Every entry below should be printed again exactly as it reads.

## Data to use
--- START ---

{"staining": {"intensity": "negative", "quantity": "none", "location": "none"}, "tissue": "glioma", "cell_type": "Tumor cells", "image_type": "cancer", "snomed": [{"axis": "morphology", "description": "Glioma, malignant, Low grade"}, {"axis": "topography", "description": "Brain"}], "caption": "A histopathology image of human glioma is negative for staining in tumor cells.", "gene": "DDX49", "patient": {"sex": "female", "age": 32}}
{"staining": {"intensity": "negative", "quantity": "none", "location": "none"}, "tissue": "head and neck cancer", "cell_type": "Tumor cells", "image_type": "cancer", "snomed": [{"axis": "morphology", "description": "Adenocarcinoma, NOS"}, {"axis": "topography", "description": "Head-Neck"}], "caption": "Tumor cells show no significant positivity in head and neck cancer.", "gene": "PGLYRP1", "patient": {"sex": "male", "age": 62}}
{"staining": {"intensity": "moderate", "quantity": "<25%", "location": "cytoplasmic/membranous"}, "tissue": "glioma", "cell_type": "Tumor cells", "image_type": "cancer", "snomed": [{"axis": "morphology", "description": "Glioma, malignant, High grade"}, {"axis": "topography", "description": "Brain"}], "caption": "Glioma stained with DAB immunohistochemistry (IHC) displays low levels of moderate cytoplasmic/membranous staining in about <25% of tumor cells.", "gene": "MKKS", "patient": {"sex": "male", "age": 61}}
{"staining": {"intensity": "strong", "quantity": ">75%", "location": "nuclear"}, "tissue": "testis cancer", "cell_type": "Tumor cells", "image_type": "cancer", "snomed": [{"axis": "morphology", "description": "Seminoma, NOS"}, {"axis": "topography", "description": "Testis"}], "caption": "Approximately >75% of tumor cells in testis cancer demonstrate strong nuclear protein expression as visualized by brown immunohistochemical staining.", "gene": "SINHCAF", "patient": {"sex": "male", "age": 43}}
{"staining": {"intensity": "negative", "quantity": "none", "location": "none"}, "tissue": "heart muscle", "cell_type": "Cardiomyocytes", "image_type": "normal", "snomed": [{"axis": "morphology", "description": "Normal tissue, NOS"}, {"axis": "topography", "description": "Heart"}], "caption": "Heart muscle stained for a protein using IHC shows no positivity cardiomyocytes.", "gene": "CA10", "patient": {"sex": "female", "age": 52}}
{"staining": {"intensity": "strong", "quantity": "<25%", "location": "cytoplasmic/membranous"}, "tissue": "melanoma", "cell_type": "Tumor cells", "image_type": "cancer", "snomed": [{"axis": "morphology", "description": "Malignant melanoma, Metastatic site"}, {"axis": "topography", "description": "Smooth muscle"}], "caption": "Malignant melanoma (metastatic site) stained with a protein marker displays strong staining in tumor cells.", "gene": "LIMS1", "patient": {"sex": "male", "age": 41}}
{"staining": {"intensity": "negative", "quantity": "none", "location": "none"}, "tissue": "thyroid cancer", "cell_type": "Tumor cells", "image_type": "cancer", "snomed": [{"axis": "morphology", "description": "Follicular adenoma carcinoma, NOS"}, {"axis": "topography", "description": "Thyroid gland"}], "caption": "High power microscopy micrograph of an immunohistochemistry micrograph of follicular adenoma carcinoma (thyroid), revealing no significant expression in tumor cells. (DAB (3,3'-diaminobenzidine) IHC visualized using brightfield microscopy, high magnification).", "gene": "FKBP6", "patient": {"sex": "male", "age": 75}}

--- END ---

## Expected output
{"staining": {"intensity": "negative", "quantity": "none", "location": "none"}, "tissue": "glioma", "cell_type": "Tumor cells", "image_type": "cancer", "snomed": [{"axis": "morphology", "description": "Glioma, malignant, Low grade"}, {"axis": "topography", "description": "Brain"}], "caption": "A histopathology image of human glioma is negative for staining in tumor cells.", "gene": "DDX49", "patient": {"sex": "female", "age": 32}}
{"staining": {"intensity": "negative", "quantity": "none", "location": "none"}, "tissue": "head and neck cancer", "cell_type": "Tumor cells", "image_type": "cancer", "snomed": [{"axis": "morphology", "description": "Adenocarcinoma, NOS"}, {"axis": "topography", "description": "Head-Neck"}], "caption": "Tumor cells show no significant positivity in head and neck cancer.", "gene": "PGLYRP1", "patient": {"sex": "male", "age": 62}}
{"staining": {"intensity": "moderate", "quantity": "<25%", "location": "cytoplasmic/membranous"}, "tissue": "glioma", "cell_type": "Tumor cells", "image_type": "cancer", "snomed": [{"axis": "morphology", "description": "Glioma, malignant, High grade"}, {"axis": "topography", "description": "Brain"}], "caption": "Glioma stained with DAB immunohistochemistry (IHC) displays low levels of moderate cytoplasmic/membranous staining in about <25% of tumor cells.", "gene": "MKKS", "patient": {"sex": "male", "age": 61}}
{"staining": {"intensity": "strong", "quantity": ">75%", "location": "nuclear"}, "tissue": "testis cancer", "cell_type": "Tumor cells", "image_type": "cancer", "snomed": [{"axis": "morphology", "description": "Seminoma, NOS"}, {"axis": "topography", "description": "Testis"}], "caption": "Approximately >75% of tumor cells in testis cancer demonstrate strong nuclear protein expression as visualized by brown immunohistochemical staining.", "gene": "SINHCAF", "patient": {"sex": "male", "age": 43}}
{"staining": {"intensity": "negative", "quantity": "none", "location": "none"}, "tissue": "heart muscle", "cell_type": "Cardiomyocytes", "image_type": "normal", "snomed": [{"axis": "morphology", "description": "Normal tissue, NOS"}, {"axis": "topography", "description": "Heart"}], "caption": "Heart muscle stained for a protein using IHC shows no positivity cardiomyocytes.", "gene": "CA10", "patient": {"sex": "female", "age": 52}}
{"staining": {"intensity": "strong", "quantity": "<25%", "location": "cytoplasmic/membranous"}, "tissue": "melanoma", "cell_type": "Tumor cells", "image_type": "cancer", "snomed": [{"axis": "morphology", "description": "Malignant melanoma, Metastatic site"}, {"axis": "topography", "description": "Smooth muscle"}], "caption": "Malignant melanoma (metastatic site) stained with a protein marker displays strong staining in tumor cells.", "gene": "LIMS1", "patient": {"sex": "male", "age": 41}}
{"staining": {"intensity": "negative", "quantity": "none", "location": "none"}, "tissue": "thyroid cancer", "cell_type": "Tumor cells", "image_type": "cancer", "snomed": [{"axis": "morphology", "description": "Follicular adenoma carcinoma, NOS"}, {"axis": "topography", "description": "Thyroid gland"}], "caption": "High power microscopy micrograph of an immunohistochemistry micrograph of follicular adenoma carcinoma (thyroid), revealing no significant expression in tumor cells. (DAB (3,3'-diaminobenzidine) IHC visualized using brightfield microscopy, high magnification).", "gene": "FKBP6", "patient": {"sex": "male", "age": 75}}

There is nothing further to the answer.